FY2020 Agriculture-Rural Development-FDA Funding Bill
- Fully funds Supplemental Nutrition Assistance Program (SNAP) and the Women, Infants, and Children (WIC) program – $71.1 billion for SNAP and $6 billion for WIC
- Full funding for the Farm and Ranch Stress Assistance Network (FRSAN) – The Farm and Ranch Stress Assistance Network (FRSAN) was authorized in Section 7412 of the 2018 Farm Bill to provide farmers with affordable stress assistance programs. Farming can be a stressful occupation given the volatility of weather, markets, and disease. Farmers, ranchers, and farmworkers have the highest rate of suicide than the general population. It is vital we fully fund this Farm Bill program to ensure farmers have access to mental health services.
- Increases funding for land-grant colleges and universities – Through extension programs, land-grant colleges and universities bring vital, practical information to agricultural producers, small business owners, consumers, families, and young people. Various grants support universities’ research on all aspects of agriculture including soil and water conservation, plant and animal protection, and sustainable agriculture. Expanding funding for these grants is vital to the continuation of this research.

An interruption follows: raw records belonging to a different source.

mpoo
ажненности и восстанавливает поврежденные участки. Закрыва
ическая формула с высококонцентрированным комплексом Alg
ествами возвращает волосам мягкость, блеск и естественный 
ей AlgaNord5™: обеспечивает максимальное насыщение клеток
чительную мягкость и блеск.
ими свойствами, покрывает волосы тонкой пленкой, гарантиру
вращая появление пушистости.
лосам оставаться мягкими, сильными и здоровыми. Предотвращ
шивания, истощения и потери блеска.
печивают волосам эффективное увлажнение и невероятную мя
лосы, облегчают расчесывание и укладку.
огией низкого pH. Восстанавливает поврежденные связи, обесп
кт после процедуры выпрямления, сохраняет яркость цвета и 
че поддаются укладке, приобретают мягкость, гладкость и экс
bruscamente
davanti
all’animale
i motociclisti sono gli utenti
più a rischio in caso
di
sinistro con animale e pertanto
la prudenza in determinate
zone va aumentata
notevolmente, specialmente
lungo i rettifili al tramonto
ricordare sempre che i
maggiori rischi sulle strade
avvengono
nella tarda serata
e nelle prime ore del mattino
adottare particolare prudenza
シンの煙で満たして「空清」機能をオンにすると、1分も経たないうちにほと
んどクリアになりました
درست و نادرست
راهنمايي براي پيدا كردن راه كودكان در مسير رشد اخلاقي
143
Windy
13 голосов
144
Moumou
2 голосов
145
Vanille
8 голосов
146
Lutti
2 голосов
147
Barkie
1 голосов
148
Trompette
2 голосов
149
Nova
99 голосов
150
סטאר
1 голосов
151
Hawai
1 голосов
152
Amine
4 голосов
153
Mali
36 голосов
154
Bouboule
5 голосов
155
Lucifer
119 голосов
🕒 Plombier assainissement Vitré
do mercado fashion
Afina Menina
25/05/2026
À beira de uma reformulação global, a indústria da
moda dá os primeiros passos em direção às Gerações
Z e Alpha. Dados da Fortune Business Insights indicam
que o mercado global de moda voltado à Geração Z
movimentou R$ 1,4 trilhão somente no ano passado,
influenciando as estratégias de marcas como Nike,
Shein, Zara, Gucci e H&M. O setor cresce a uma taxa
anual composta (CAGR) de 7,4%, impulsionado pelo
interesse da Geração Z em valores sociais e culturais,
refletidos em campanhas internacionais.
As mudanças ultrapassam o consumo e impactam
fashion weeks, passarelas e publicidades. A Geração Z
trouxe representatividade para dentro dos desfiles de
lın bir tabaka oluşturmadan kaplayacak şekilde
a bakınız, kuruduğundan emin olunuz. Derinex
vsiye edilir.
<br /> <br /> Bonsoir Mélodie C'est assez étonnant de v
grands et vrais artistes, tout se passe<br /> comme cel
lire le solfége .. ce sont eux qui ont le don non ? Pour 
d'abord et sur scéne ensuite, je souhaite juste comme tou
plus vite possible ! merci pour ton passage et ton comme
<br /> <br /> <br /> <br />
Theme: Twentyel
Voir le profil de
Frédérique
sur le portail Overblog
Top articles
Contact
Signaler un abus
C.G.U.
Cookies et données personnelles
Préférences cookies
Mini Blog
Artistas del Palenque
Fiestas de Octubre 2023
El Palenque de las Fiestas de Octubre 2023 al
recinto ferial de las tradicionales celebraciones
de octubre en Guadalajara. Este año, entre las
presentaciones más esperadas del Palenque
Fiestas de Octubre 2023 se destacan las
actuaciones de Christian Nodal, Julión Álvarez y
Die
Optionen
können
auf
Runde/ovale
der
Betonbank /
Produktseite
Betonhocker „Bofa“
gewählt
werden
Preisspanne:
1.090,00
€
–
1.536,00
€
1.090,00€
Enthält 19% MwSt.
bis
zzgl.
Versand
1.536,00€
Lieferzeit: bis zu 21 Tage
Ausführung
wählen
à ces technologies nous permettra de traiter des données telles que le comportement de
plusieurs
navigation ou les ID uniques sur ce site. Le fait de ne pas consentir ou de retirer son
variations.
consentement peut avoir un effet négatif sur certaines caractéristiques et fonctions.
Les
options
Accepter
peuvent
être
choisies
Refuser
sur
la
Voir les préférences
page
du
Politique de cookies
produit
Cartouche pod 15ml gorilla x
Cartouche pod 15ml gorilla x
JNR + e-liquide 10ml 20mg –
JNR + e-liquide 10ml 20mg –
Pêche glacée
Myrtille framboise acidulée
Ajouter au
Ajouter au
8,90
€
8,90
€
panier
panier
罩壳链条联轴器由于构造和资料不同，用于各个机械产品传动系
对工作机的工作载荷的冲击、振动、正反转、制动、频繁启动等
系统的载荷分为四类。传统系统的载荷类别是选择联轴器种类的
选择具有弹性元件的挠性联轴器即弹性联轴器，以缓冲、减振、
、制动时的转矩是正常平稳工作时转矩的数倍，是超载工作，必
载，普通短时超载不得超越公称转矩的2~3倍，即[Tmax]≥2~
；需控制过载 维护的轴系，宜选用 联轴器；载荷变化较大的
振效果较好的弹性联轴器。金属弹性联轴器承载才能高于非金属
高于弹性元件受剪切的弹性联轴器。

- Language to encourage the USDA to coordinate better among their 5 nutrition education programs and to provide a report to Congress – The Committee commends the USDA for the important role they play in offering nutrition education and training through programs such as SNAP-Ed, EFNEP and WIC. However, the Committee is concerned regarding the lack of communication and coordination between the five main nutrition education programs (SNAP-Ed, EFNEP, Team Nutrition, WIC, and FINI) at USDA. The Committee directs the USDA to report to the Committee of Appropriations of both Houses of Congress within 90 days of the enactment of this act about steps USDA will take to better coordinate nutrition education, utilize experts from CNPP in the Dietary Guidelines development, and track program effectiveness across each program.
- Fully funded WIC Farmers Market Nutrition Program (WIC FMNP)– When the WIC FMNP program was created in 1992, it was the first Federal program of its kind, with the intent of making fresh fruits and vegetables available to low income shoppers. Today, the need for the program remains as research shows that all Americans, particularly those with low incomes, need more fruits and vegetables in their diets. In FY 2016, the program provided an estimated 67 million servings of fresh, locally produced fruits and vegetables to low income pregnant women and children that to which they may not have otherwise had access. For recipients, WIC FMNP establishes healthy eating habits that can last a lifetime.
- Grants for School Kitchen Equipment – These competitive grants go to local education agencies and schools to modernize their kitchens and to update essential equipment needed to prepare foods (e.g. replacing fryers with combination steamer-ovens). This enables schools to serve healthier more nutritious meals and to improve food safety. Research shows that over 88% of schools across the country need at least one piece of updated school kitchen equipment.
- Increase for National Organic Program – The National Organic Program is responsible for developing national standards for organically-produced agricultural products. These standards assure consumers that products with the USDA organic seal meet consistent, uniform standards. With the increase of organic sales and production, it is important this program is fully funded in order to keep up with the growing demand of organic products including the ability to enhance enforcement procedures.